◆ **Task description**
Copy the data word for word, beginning at the line that contains "Where is the" and stopping after the line that contains "Oppervlakte".

Data section START

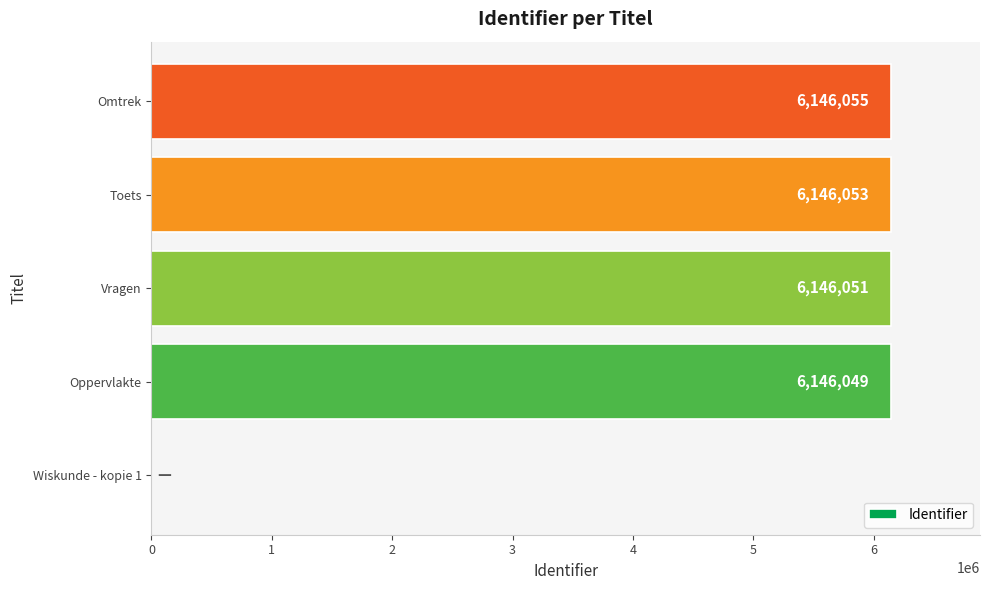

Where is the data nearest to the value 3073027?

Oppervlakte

Data section END
Data section START

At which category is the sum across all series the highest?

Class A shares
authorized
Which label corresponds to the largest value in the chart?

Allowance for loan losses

Data section END

◆ **Answer space**
Where is the data nearest to the value 3073027?

Oppervlakte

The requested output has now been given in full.